» WORK ORDER
Exclude the images and repeat all remaining entries exactly.

:: DATA RECORDS ::

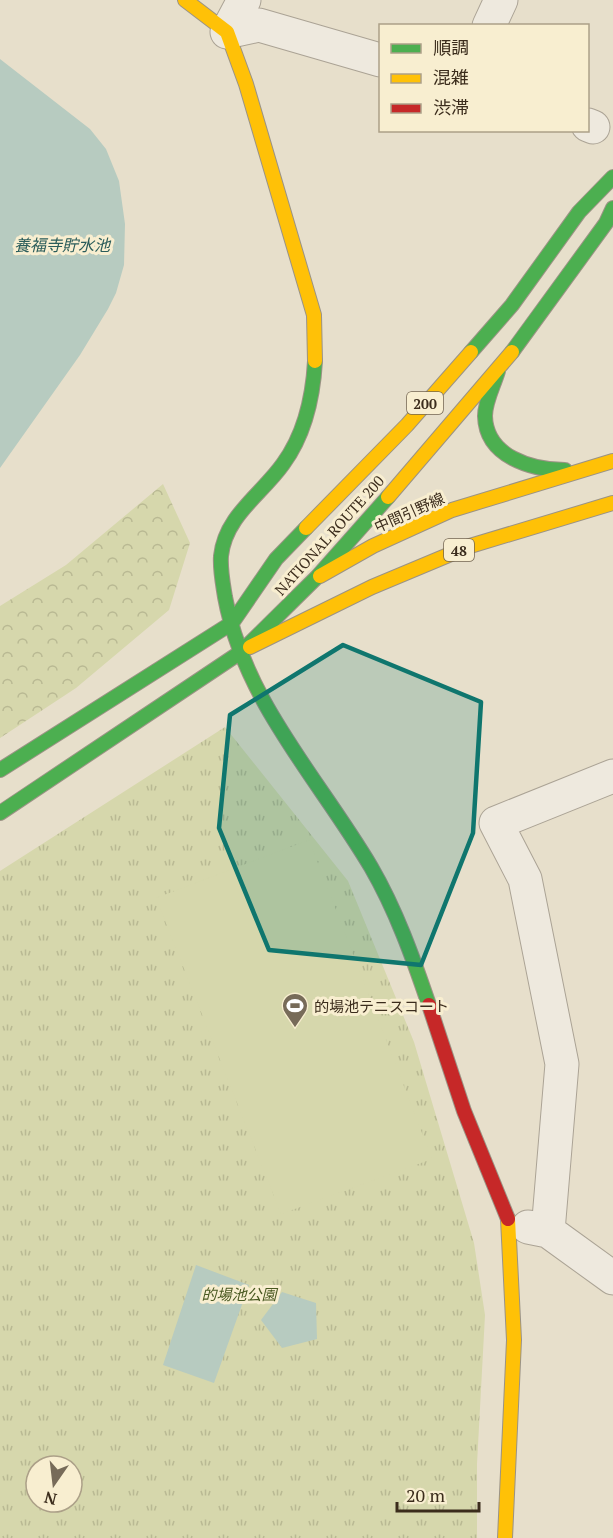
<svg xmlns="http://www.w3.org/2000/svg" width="613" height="1538" font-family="'PT Serif','Noto Sans JP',serif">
<defs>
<pattern id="grass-tufts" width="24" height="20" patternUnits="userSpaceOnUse" patternTransform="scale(1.5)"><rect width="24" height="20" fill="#d6d7ac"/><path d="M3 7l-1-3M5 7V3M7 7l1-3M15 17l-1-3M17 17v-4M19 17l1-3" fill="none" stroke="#b9b993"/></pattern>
<pattern id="forest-crowns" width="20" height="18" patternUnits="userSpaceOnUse" patternTransform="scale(1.5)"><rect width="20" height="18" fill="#d6d7ac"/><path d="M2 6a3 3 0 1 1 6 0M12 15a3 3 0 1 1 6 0" fill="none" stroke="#b9b993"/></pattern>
</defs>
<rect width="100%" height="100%" fill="#e7dfcb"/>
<path fill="url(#grass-tufts)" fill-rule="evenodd" d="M 225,727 L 348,881 L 414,1042 L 474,1243 L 485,1315 L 477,1464 L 477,1538 L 0,1538 L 0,871 ZM 36,1466 L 72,1466 L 72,1502 L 36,1502 Z"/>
<path fill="url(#forest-crowns)" d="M 163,484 L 190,543 L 169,610 L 76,688 L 0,738 L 0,606 L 66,565 Z"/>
<path fill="#d6d7ac" d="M 309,840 L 432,1159 L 281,1214 L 156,898 Z"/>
<path fill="#b7cbc0" d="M 0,59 L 90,129 L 106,149 L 119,181 L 125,224 L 124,265 L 116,293 L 108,309 L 80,355 L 0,468 Z
M 196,1265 L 249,1285 L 214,1383 L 163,1365 Z
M 282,1292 L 316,1303 L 317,1339 L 282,1348 L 261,1320 Z"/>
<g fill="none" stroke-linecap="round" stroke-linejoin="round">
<defs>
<path id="street" d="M 489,26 L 501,0
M 227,32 L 259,25 L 380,60
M 227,32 L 244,0
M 588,125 L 593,127
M 528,1227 L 548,1231 L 613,1278
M 548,1231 L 562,1064 L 525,879 L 496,823 L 613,776"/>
<path id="fast" d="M 471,352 L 512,305 L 579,212 L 613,177
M 512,352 L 606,223 L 613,208
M 315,361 C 313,397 305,434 283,464 C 262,494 225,516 221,556 C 220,570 223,584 225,597 C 244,701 319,779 371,867 C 396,910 413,958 429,1005
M 498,371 C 494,385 485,401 485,416 C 486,457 532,470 565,470
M 0,770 L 232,623 L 276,559 L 306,528
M 0,813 L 241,652 L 317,577 L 388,497"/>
<path id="slow" d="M 185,0 L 227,32 L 246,84 L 314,315 L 315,361
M 388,497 L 512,352
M 306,528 L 407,425 L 471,352
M 320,576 L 373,546 L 452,510 L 613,461
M 250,647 L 372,587 L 470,546 L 613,503
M 505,1538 L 514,1340 L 508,1219"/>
<path id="jam" d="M 429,1005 L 464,1111 L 508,1219"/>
</defs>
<use href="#street" stroke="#aba395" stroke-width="35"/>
<use href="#fast" stroke="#9b9385" stroke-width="16"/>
<use href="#slow" stroke="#9b9385" stroke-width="16"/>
<use href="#jam" stroke="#9b9385" stroke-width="16"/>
<use href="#street" stroke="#eee9de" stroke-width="33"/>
<use href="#fast" stroke="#4caf50" stroke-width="14"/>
<use href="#slow" stroke="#ffc107" stroke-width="14"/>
<use href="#jam" stroke="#c62828" stroke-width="14"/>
</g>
<path fill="#0f766e" fill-opacity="0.2" stroke="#0f766e" stroke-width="4.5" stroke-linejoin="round" d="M 343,645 L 481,702 L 473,833 L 421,965 L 269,950 L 219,828 L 230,715 Z"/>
<defs>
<symbol id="stadium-pin" viewBox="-11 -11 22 30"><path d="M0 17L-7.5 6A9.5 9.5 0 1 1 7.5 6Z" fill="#776b59" stroke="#f8eed0"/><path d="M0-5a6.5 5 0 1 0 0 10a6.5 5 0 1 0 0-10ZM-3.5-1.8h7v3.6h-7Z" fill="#fff"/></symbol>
</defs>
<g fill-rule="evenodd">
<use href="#stadium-pin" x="280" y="991" width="30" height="40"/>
</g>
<g text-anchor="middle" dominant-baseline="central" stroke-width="6" stroke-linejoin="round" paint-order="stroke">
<g fill="#f8eed0" stroke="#746652" stroke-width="1.5">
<rect x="407" y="392" width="36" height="22" rx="4.5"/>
<rect x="444" y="539" width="30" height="22" rx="4.5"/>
</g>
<g font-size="14" font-weight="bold" fill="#3b2c1c">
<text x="425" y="403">200</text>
<text x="459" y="550">48</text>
</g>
<g font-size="15" fill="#3b2c1c" stroke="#f8eed0">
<text transform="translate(409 512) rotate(-24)">中間引野線</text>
<text transform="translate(329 535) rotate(-48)">NATIONAL ROUTE 200</text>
</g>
<g font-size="15" fill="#3b2c1c" stroke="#f8eed0" text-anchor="start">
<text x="314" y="1006">的場池テニスコート</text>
</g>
<g font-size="15" font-style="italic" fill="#495921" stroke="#f8eed0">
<text x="239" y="1294">的場池公園</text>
</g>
<g font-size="16" font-style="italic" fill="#2a5c5a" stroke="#f8eed0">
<text x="62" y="245">養福寺貯水池</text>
</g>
</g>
<rect x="379" y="24" width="210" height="108" fill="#f8eed0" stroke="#aca088" stroke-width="1.5"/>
<rect x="391" y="44" width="30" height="9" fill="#4caf50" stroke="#aca088" stroke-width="1.5"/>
<text x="433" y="54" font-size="18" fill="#3b2c1c">順調</text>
<rect x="391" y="74" width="30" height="9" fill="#ffc107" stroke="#aca088" stroke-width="1.5"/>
<text x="433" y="84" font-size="18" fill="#3b2c1c">混雑</text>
<rect x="391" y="104" width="30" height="9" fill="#c62828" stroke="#aca088" stroke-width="1.5"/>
<text x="433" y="114" font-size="18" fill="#3b2c1c">渋滞</text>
<g transform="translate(54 1484) rotate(194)"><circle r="28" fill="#f8eed0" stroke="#aca088" stroke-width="1.5"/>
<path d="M0-4.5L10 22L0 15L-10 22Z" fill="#776b59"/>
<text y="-9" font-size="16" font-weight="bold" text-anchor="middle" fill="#3b2c1c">N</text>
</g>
<path d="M397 1502v9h82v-9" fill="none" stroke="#3b2c1c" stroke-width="3"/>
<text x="406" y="1502" font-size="18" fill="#3b2c1c" stroke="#f8eed0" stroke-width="4.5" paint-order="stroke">20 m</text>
</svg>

:::

» COMPLETED EXERCISE
<svg xmlns="http://www.w3.org/2000/svg" width="613" height="1538" font-family="'PT Serif','Noto Sans JP',serif">
<defs>
<pattern id="grass-tufts" width="24" height="20" patternUnits="userSpaceOnUse" patternTransform="scale(1.5)"><rect width="24" height="20" fill="#d6d7ac"/><path d="M3 7l-1-3M5 7V3M7 7l1-3M15 17l-1-3M17 17v-4M19 17l1-3" fill="none" stroke="#b9b993"/></pattern>
<pattern id="forest-crowns" width="20" height="18" patternUnits="userSpaceOnUse" patternTransform="scale(1.5)"><rect width="20" height="18" fill="#d6d7ac"/><path d="M2 6a3 3 0 1 1 6 0M12 15a3 3 0 1 1 6 0" fill="none" stroke="#b9b993"/></pattern>
</defs>
<rect width="100%" height="100%" fill="#e7dfcb"/>
<path fill="url(#grass-tufts)" fill-rule="evenodd" d="M 225,727 L 348,881 L 414,1042 L 474,1243 L 485,1315 L 477,1464 L 477,1538 L 0,1538 L 0,871 ZM 36,1466 L 72,1466 L 72,1502 L 36,1502 Z"/>
<path fill="url(#forest-crowns)" d="M 163,484 L 190,543 L 169,610 L 76,688 L 0,738 L 0,606 L 66,565 Z"/>
<path fill="#d6d7ac" d="M 309,840 L 432,1159 L 281,1214 L 156,898 Z"/>
<path fill="#b7cbc0" d="M 0,59 L 90,129 L 106,149 L 119,181 L 125,224 L 124,265 L 116,293 L 108,309 L 80,355 L 0,468 Z
M 196,1265 L 249,1285 L 214,1383 L 163,1365 Z
M 282,1292 L 316,1303 L 317,1339 L 282,1348 L 261,1320 Z"/>
<g fill="none" stroke-linecap="round" stroke-linejoin="round">
<defs>
<path id="street" d="M 489,26 L 501,0
M 227,32 L 259,25 L 380,60
M 227,32 L 244,0
M 588,125 L 593,127
M 528,1227 L 548,1231 L 613,1278
M 548,1231 L 562,1064 L 525,879 L 496,823 L 613,776"/>
<path id="fast" d="M 471,352 L 512,305 L 579,212 L 613,177
M 512,352 L 606,223 L 613,208
M 315,361 C 313,397 305,434 283,464 C 262,494 225,516 221,556 C 220,570 223,584 225,597 C 244,701 319,779 371,867 C 396,910 413,958 429,1005
M 498,371 C 494,385 485,401 485,416 C 486,457 532,470 565,470
M 0,770 L 232,623 L 276,559 L 306,528
M 0,813 L 241,652 L 317,577 L 388,497"/>
<path id="slow" d="M 185,0 L 227,32 L 246,84 L 314,315 L 315,361
M 388,497 L 512,352
M 306,528 L 407,425 L 471,352
M 320,576 L 373,546 L 452,510 L 613,461
M 250,647 L 372,587 L 470,546 L 613,503
M 505,1538 L 514,1340 L 508,1219"/>
<path id="jam" d="M 429,1005 L 464,1111 L 508,1219"/>
</defs>
<use href="#street" stroke="#aba395" stroke-width="35"/>
<use href="#fast" stroke="#9b9385" stroke-width="16"/>
<use href="#slow" stroke="#9b9385" stroke-width="16"/>
<use href="#jam" stroke="#9b9385" stroke-width="16"/>
<use href="#street" stroke="#eee9de" stroke-width="33"/>
<use href="#fast" stroke="#4caf50" stroke-width="14"/>
<use href="#slow" stroke="#ffc107" stroke-width="14"/>
<use href="#jam" stroke="#c62828" stroke-width="14"/>
</g>
<path fill="#0f766e" fill-opacity="0.2" stroke="#0f766e" stroke-width="4.5" stroke-linejoin="round" d="M 343,645 L 481,702 L 473,833 L 421,965 L 269,950 L 219,828 L 230,715 Z"/>
<defs>
<symbol id="stadium-pin" viewBox="-11 -11 22 30"><path d="M0 17L-7.5 6A9.5 9.5 0 1 1 7.5 6Z" fill="#776b59" stroke="#f8eed0"/><path d="M0-5a6.5 5 0 1 0 0 10a6.5 5 0 1 0 0-10ZM-3.5-1.8h7v3.6h-7Z" fill="#fff"/></symbol>
</defs>
<g fill-rule="evenodd">
<use href="#stadium-pin" x="280" y="991" width="30" height="40"/>
</g>
<g text-anchor="middle" dominant-baseline="central" stroke-width="6" stroke-linejoin="round" paint-order="stroke">
<g fill="#f8eed0" stroke="#746652" stroke-width="1.5">
<rect x="407" y="392" width="36" height="22" rx="4.5"/>
<rect x="444" y="539" width="30" height="22" rx="4.5"/>
</g>
<g font-size="14" font-weight="bold" fill="#3b2c1c">
<text x="425" y="403">200</text>
<text x="459" y="550">48</text>
</g>
<g font-size="15" fill="#3b2c1c" stroke="#f8eed0">
<text transform="translate(409 512) rotate(-24)">中間引野線</text>
<text transform="translate(329 535) rotate(-48)">NATIONAL ROUTE 200</text>
</g>
<g font-size="15" fill="#3b2c1c" stroke="#f8eed0" text-anchor="start">
<text x="314" y="1006">的場池テニスコート</text>
</g>
<g font-size="15" font-style="italic" fill="#495921" stroke="#f8eed0">
<text x="239" y="1294">的場池公園</text>
</g>
<g font-size="16" font-style="italic" fill="#2a5c5a" stroke="#f8eed0">
<text x="62" y="245">養福寺貯水池</text>
</g>
</g>
<rect x="379" y="24" width="210" height="108" fill="#f8eed0" stroke="#aca088" stroke-width="1.5"/>
<rect x="391" y="44" width="30" height="9" fill="#4caf50" stroke="#aca088" stroke-width="1.5"/>
<text x="433" y="54" font-size="18" fill="#3b2c1c">順調</text>
<rect x="391" y="74" width="30" height="9" fill="#ffc107" stroke="#aca088" stroke-width="1.5"/>
<text x="433" y="84" font-size="18" fill="#3b2c1c">混雑</text>
<rect x="391" y="104" width="30" height="9" fill="#c62828" stroke="#aca088" stroke-width="1.5"/>
<text x="433" y="114" font-size="18" fill="#3b2c1c">渋滞</text>
<g transform="translate(54 1484) rotate(194)"><circle r="28" fill="#f8eed0" stroke="#aca088" stroke-width="1.5"/>
<path d="M0-4.5L10 22L0 15L-10 22Z" fill="#776b59"/>
<text y="-9" font-size="16" font-weight="bold" text-anchor="middle" fill="#3b2c1c">N</text>
</g>
<path d="M397 1502v9h82v-9" fill="none" stroke="#3b2c1c" stroke-width="3"/>
<text x="406" y="1502" font-size="18" fill="#3b2c1c" stroke="#f8eed0" stroke-width="4.5" paint-order="stroke">20 m</text>
</svg>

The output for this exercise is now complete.